The state of Victoria has Australia’s longest history of making complex Pinot Noir, with Bass Phillip, a Gippsland estate initially planted in 1979 with Cabernet Sauvignon and switched to the Burgundy grapes in the mid 1980s, having attracted the compliment of being acquired by Jean-Marie Fourrier of Gevrey-Chambertin, no less. Bindi and Curly Flat have demonstrated the potential of the Macedon Ranges in high country on the other side of Melbourne.
In South Africa, some of Master of Wine Richard Kershaw’s Pinots are getting there. He’s seen below, commanding one of the Cape’s cooler landscapes.

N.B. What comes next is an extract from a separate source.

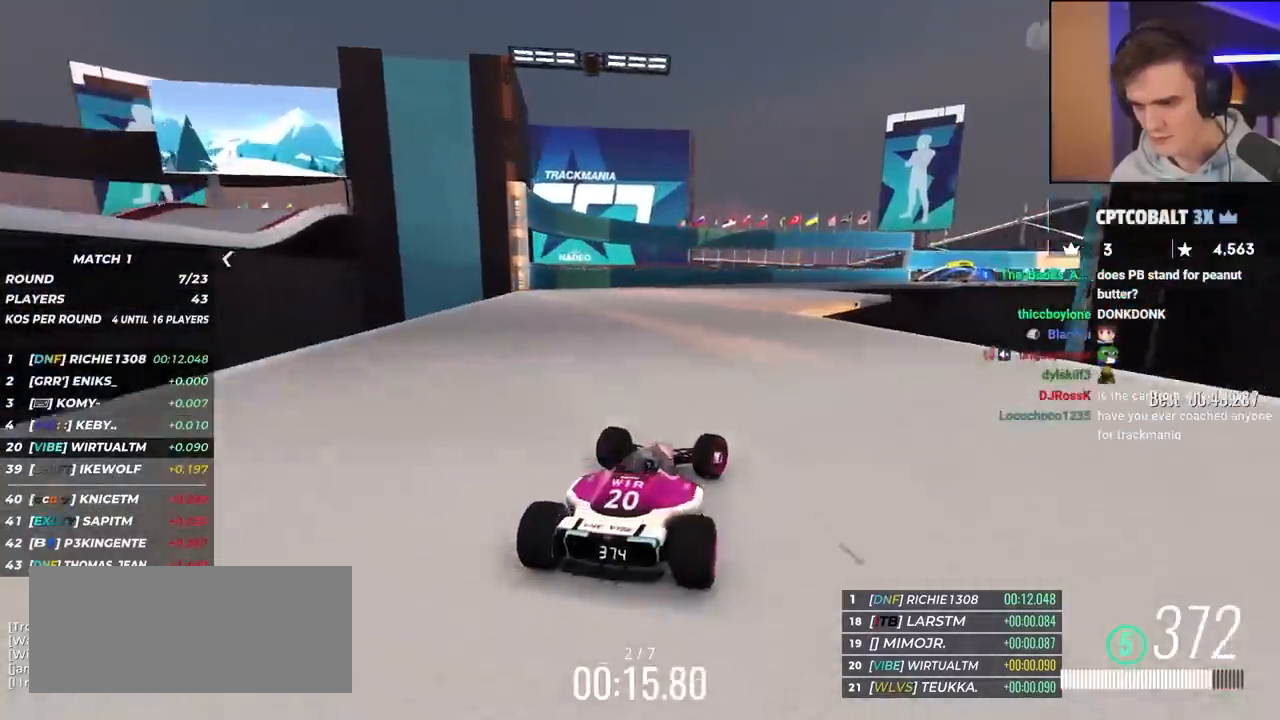
{"keys": ["up"], "events": [[67, "right", "up"], [167, "right", "down"], [267, "right", "up"]]}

Oregon established itself as America’s Pinot Noir state, building on foundations laid by David and Diana Lett in the 1960s at The Eyrie Vineyards, and Eyrie’s Pinots are still Oregon’s closest to the Burgundian prototype. The whole ethos of the cooler state’s burgeoning wine culture was built on the fact that it was ‘not California’, but California has its own fascinating Pinot Noir history with some surprisingly burgundian wines despite ostensibly seeming too warm for this notoriously fickle, early-maturing grape variety.
In the wooded Santa Cruz Mountains south of San Francisco, on the hill that is now occupied by Mount Eden Vineyards, Martin Ray produced some serious still Pinot Noir as early as the 1950s, based on plant material from Burgundy imported by sparkling-wine producer Paul Masson.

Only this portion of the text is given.